Joseph Serrano

Personal information
- Born: April 18, 1984 (age 42) Caguas, Puerto Rico

Medal record
Men's Boxing
Representing Puerto Rico
Central American and Caribbean Games
| Gold medal – first place | 2002 San Salvador | Light Flyweight |

= Joseph Serrano =

Puerto Rican boxer (born 1984)

Joseph Serrano (born April 18, 1984 in Caguas, Puerto Rico) is a Puerto Rican who was an amateur boxing star.

Serrano had an award-winning career as an amateur. A member of the Bairoa Gym boxing team, he met, among others, Miguel Cotto during his career as an amateur boxer. Cotto and Serrano forged a friendship as they belonged to the same team.

Serrano joined the Puerto Rican Olympic boxing team that participated in Athens. He was widely expected to, at least, compete for a spot in the final rounds of his division, but he lost in the first round of the competition. As a matter of a fact, Alex de Jesús was the only boxer from Puerto Rico to win an Olympic fight from 1996 to 2012. He qualified for the Olympic Games by ending up in second place at the 1st AIBA American 2004 Olympic Qualifying Tournament in Tijuana, Mexico.

Serrano then awaited a relatively long time to make a decision as far as to which promoter he would sign with as a professional fighter, but he finally decided to sign with Bob Arum and Arum's Top Rank company. By the time he signed his contract, he had become the last 2004 Olympic boxer from Puerto Rico to turn professional.

Serrano made what was his first, and probably will be his only, professional bout on February 26, 2005, as part of the undercard where Cotto knocked out DeMarcus Corley. Serrano beat William Vega by a first round knockout that day.

On March 4, Serrano was shot to the head, leg and shoulder on the parking lot at Bairoa Gym, as he stood near the gym's door. He was injured critically, and, because the bullet to his head landed inside his brain, he had to undergo emergency surgery.
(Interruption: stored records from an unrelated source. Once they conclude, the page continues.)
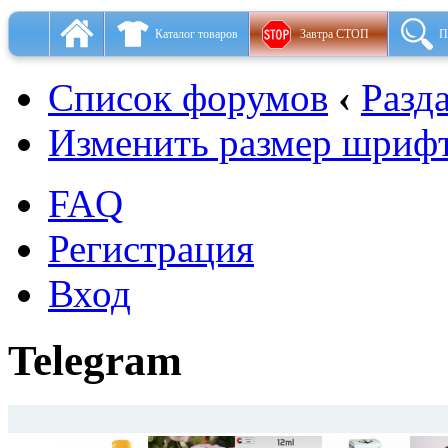
Каталог товаров
Завтра СТОП
П
Список форумов
‹
Разд
Изменить размер шриф
FAQ
Регистрация
Вход
Telegram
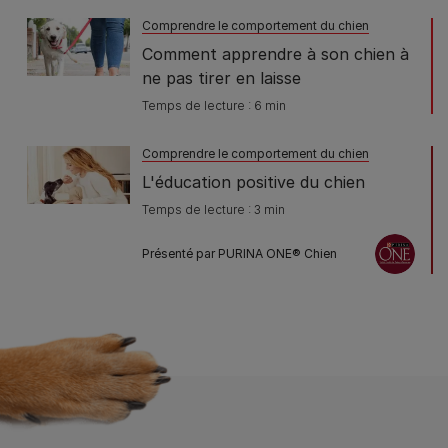
Comprendre le comportement du chien
Comment apprendre à son chien à
ne pas tirer en laisse
Temps de lecture : 6 min
Comprendre le comportement du chien
L'éducation positive du chien
Temps de lecture : 3 min
Présenté par PURINA ONE®​ Chien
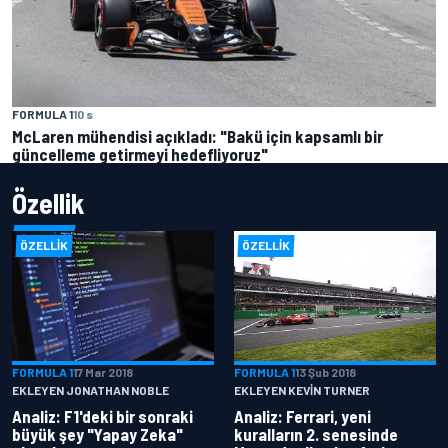
FORMULA 1
10 s
McLaren mühendisi açıkladı: "Bakü için kapsamlı bir
güncelleme getirmeyi hedefliyoruz"
Özellik
ÖZELLIK
ÖZELLIK
FORMULA 1
17 Mar 2018
FORMULA 1
13 Şub 2018
EKLEYEN JONATHAN NOBLE
EKLEYEN KEVIN TURNER
Analiz: F1'deki bir sonraki
Analiz: Ferrari, yeni
büyük şey "Yapay Zeka"
kuralların 2. senesinde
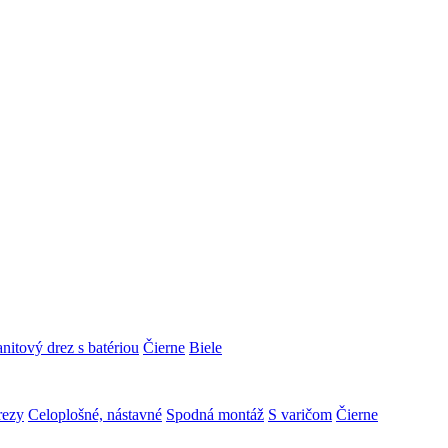
nitový drez s batériou
Čierne
Biele
rezy
Celoplošné, nástavné
Spodná montáž
S varičom
Čierne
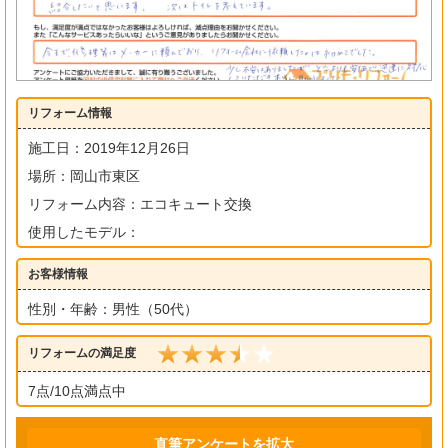
リフォーム情報
施工日：2019年12月26日
場所：岡山市東区
リフォーム内容：エコキュート交換
使用したモデル：
お客様情報
性別・年齢：男性（50代）
リフォームの満足度
7点/10点満点中
直筆アンケートを拡大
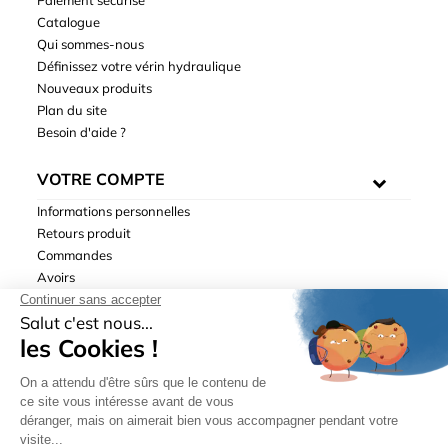
Catalogue
Qui sommes-nous
Définissez votre vérin hydraulique
Nouveaux produits
Plan du site
Besoin d'aide ?
VOTRE COMPTE
Informations personnelles
Retours produit
Commandes
Avoirs
Adresses
Bons de réduction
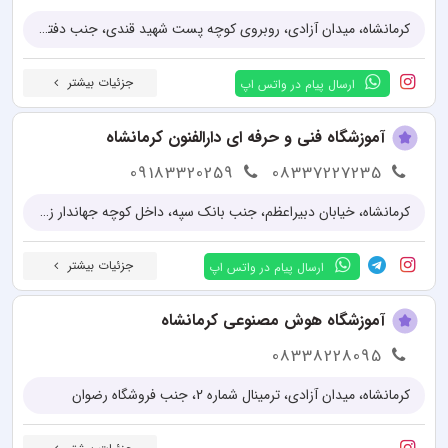
کرمانشاه، ميدان آزادی، روبروی کوچه پست شهید قندی، جنب دفتر خدماتی، همراه اول آزادی، مجتمع نور، طبقه2 ، واحد 6
جزئیات بیشتر
ارسال پیام در واتس اپ
آموزشگاه فنی و حرفه ای دارالفنون کرمانشاه
09183320259
08337227235
کرمانشاه، خیابان دبیراعظم، جنب بانک سپه، داخل کوچه جهاندار زرافشانی (دبیراعظم)
جزئیات بیشتر
ارسال پیام در واتس اپ
آموزشگاه هوش مصنوعی کرمانشاه
08338228095
کرمانشاه، میدان آزادی، ترمینال شماره 2، جنب فروشگاه رضوان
Serrano was in critical but stable condition at a local hospital. A person has been identified as a suspect: the former boyfriend of a woman that Serrano is friends with. Soon after the shooting, other motives, such as a drug deal gone wrong, for example, were ruled out by police because Serrano is known to be a Christian without any ties with problematic individuals.

Whether Serrano will go on boxing as a professional or not remains to be seen, but, it is highly questionable that he will, because of the type of injury that the gunshot to the head produced: according to doctors, he had a brain hemorrhage, similar to those that have led some boxers to die after a fight. Because of this, it would be an educated guess to say that the injury will prevent him to fight on in a future. Serrano was in a coma.

In what can be called an irony, Serrano had declared, one day before his fight with Vega, that the only thing he ever wanted to be since he was a little kid, was a professional boxer.

Later on, a spokesman for Serrano's family announced that Serrano had shown slight improvement. According to the spokesman's report, Serrano's intracraneal pressure had been stabilized at 25 degrees of heat (10 degrees or less are considered normal, 40 degrees or more are considered very dangerous in the human brain).

On the weekend that followed, his intracraneal pressure lowered to twelve, giving doctors reason to believe that he would be able to recuperate from the attack on him. The bullet on his brain was taken out after a complicated second operation to that area of his body, leading to the improvement in intracraneal pressure.

While Serrano continued recuperating, on March 15, a still unnamed suspect was arrested and jailed without bond, because the case's judge considered him too dangerous to be left outside jail.

Serrano eventually recuperated and left the hospital, returning to the Bairoa Gym as a special helper for Cotto during Cotto's training process for his title defense against Mohammed Abdullaev.

The family moved to Pennsylvania to continue with medical treatment for Joseph.

Jonathan Huertas Claudio was sentenced to 15 years probatory for paying $2,000 to Jorge Davila, who shot Joseph. Davila was sentenced to 6 months in jail and 11 years probatory.

Huertas Claudio's probatory may have been revoked since he was caught DUI later on, and police pressed charges for beating his girlfriend in August 2007.